Lualaba Civil Society Backs DRC’s Temporary Cobalt Export Ban to Stabilize Market
Amid a sharp decline in cobalt prices, civil society organizations in Lualaba, in collaboration with the CASMIA-G ASBL platform, have assessed the government’s recent decision to temporarily suspend cobalt exports.
This measure, enacted by the Regulatory and Control Authority for Strategic Mineral Substances Markets (ARECOMS), aims to curb oversupply and stabilize the market.
Cobalt, classified as a strategic mineral under Article 7 bis of the Mining Code, is crucial to the Congolese economy.
The majority of production comes from Lualaba and Haut-Katanga, sourced from both industrial mines and artisanal cooperatives. Official data indicates that artisanal mining accounts for approximately 30% of total output.
Revenues from cobalt mining, particularly through royalties as outlined in Article 242 of the Mining Code, contribute significantly to national, provincial, and local budgets.
However, the steep drop in cobalt prices—from $90,000 to under $25,000 per tonne on the London Metal Exchange (LME)—has placed both the government and artisanal miners in a difficult position.
Despite falling prices, industrial mining companies continued large-scale exports, exacerbating oversupply and further driving down market value.
As a result, cobalt stockpiles surged, leading to a depreciation of the mineral. Artisanal miners, already struggling, were forced to sell their production at extremely low prices—often to foreign buyers, particularly from China and Lebanon.
Given these challenges, civil society organizations in Lualaba have welcomed the export suspension as a necessary intervention.
“When a mineral loses market value due to oversupply, it is the State’s responsibility to take corrective action,” they assert.

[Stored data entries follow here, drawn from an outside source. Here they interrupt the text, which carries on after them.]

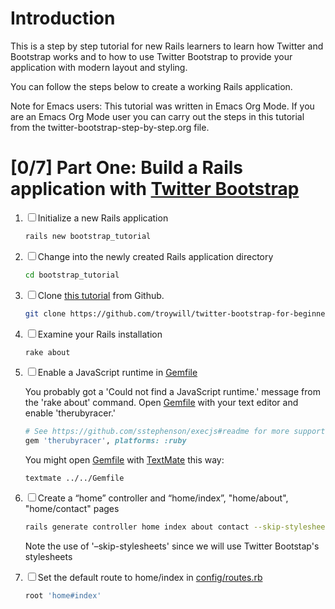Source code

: * Introduction
  This is a step by step tutorial for new Rails learners to learn how
  Twitter and Bootstrap works and to how to use Twitter Bootstrap to provide
  your application with modern layout and styling.

  You can follow the steps below to create a working Rails application.

  Note for Emacs users: This tutorial was written in Emacs Org Mode. If
  you are an Emacs Org Mode user you can carry out the steps in this tutorial
  from the twitter-bootstrap-step-by-step.org file.
  
* [0/7] Part One: Build a Rails application with [[http://twitter.github.io/bootstrap/][Twitter Bootstrap]]
  1. [ ] Initialize a new Rails application
     #+BEGIN_SRC sh
       rails new bootstrap_tutorial
     #+END_SRC
  2. [ ] Change into the newly created Rails application directory
     #+BEGIN_SRC sh
       cd bootstrap_tutorial
     #+END_SRC
  3. [ ] Clone [[https://github.com/troywill/twitter-bootstrap-for-beginners][this tutorial]] from Github.
     #+BEGIN_SRC sh
       git clone https://github.com/troywill/twitter-bootstrap-for-beginners.git
     #+END_SRC
  4. [ ] Examine your Rails installation
     #+BEGIN_SRC sh
       rake about
     #+END_SRC
  5. [ ] Enable a JavaScript runtime in [[file:../Gemfile][Gemfile]]
     
     You probably got a 'Could not find a JavaScript runtime.' message from the
     'rake about' command. Open [[file:../Gemfile][Gemfile]] with your text editor and enable 'therubyracer.'
     
     #+BEGIN_SRC ruby
       # See https://github.com/sstephenson/execjs#readme for more supported runtimes
       gem 'therubyracer', platforms: :ruby
     #+END_SRC
     
     You might open [[file:../Gemfile][Gemfile]] with [[http://macromates.com/][TextMate]] this way:
     #+BEGIN_EXAMPLE
     textmate ../../Gemfile
     #+END_EXAMPLE
  6. [ ] Create a “home” controller and “home/index”, "home/about", "home/contact" pages
     #+BEGIN_SRC sh
       rails generate controller home index about contact --skip-stylesheets
     #+END_SRC
     Note the use of '--skip-stylesheets' since we will use Twitter Bootstap's stylesheets
  7. [ ] Set the default route to home/index in [[file:../config/routes.rb][config/routes.rb]]
     #+BEGIN_SRC ruby
       root 'home#index'
     #+END_SRC
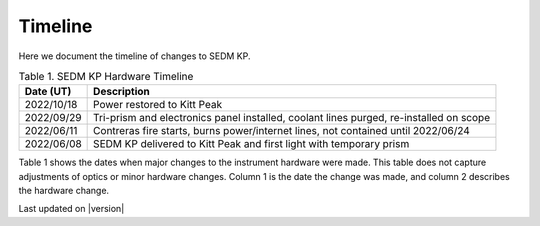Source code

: 
Timeline
========

Here we document the timeline of changes to SEDM KP.

.. table:: Table 1. SEDM KP Hardware Timeline

    +------------+-----------------------------------------------------------------------------------------+
    | Date (UT)  | Description                                                                             |
    +============+=========================================================================================+
    | 2022/10/18 | Power restored to Kitt Peak                                                             |
    +------------+-----------------------------------------------------------------------------------------+
    | 2022/09/29 | Tri-prism and electronics panel installed, coolant lines purged, re-installed on scope  |
    +------------+-----------------------------------------------------------------------------------------+
    | 2022/06/11 | Contreras fire starts, burns power/internet lines, not contained until 2022/06/24       |
    +------------+-----------------------------------------------------------------------------------------+
    | 2022/06/08 | SEDM KP delivered to Kitt Peak and first light with temporary prism                     |
    +------------+-----------------------------------------------------------------------------------------+



Table 1 shows the dates when major changes to the instrument hardware were made.
This table does not capture adjustments of optics or minor hardware changes.
Column 1 is the date the change was made, and column 2 describes the
hardware change.


Last updated on |version|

Beyond the temporary ban, these organizations urge authorities to implement stronger regulatory measures to prevent future market fluctuations.
“It is essential to set a production threshold to avoid overproduction and strictly enforce Article 7 bis of the Mining Code, which mandates specific regulations on cobalt extraction, processing, transportation, and trade. Additionally, conducting a comprehensive inventory of all cobalt processing entities will enhance transparency,” their statement reads.
They also advocate for local value addition by investing in refining infrastructure within the DRC.
“The government should allocate resources from the Future Generations Fund (FOMIN) to establish a local refinery, which would increase the value of our cobalt and reduce dependency on foreign markets,” they propose.
Furthermore, civil society organizations warn against potential corruption attempts aimed at reversing the export ban.
“We will be vigilant against any bribery attempts, particularly from extractive companies seeking to bypass this decision,” they declare.
By temporarily restricting exports, the DRC aims to reduce global stockpiles, stimulate demand, and ultimately drive cobalt prices upward.
As the global cobalt market undergoes significant shifts, the DRC is positioning itself as a key player in regulating this critical resource, vital for electric batteries and emerging technologies.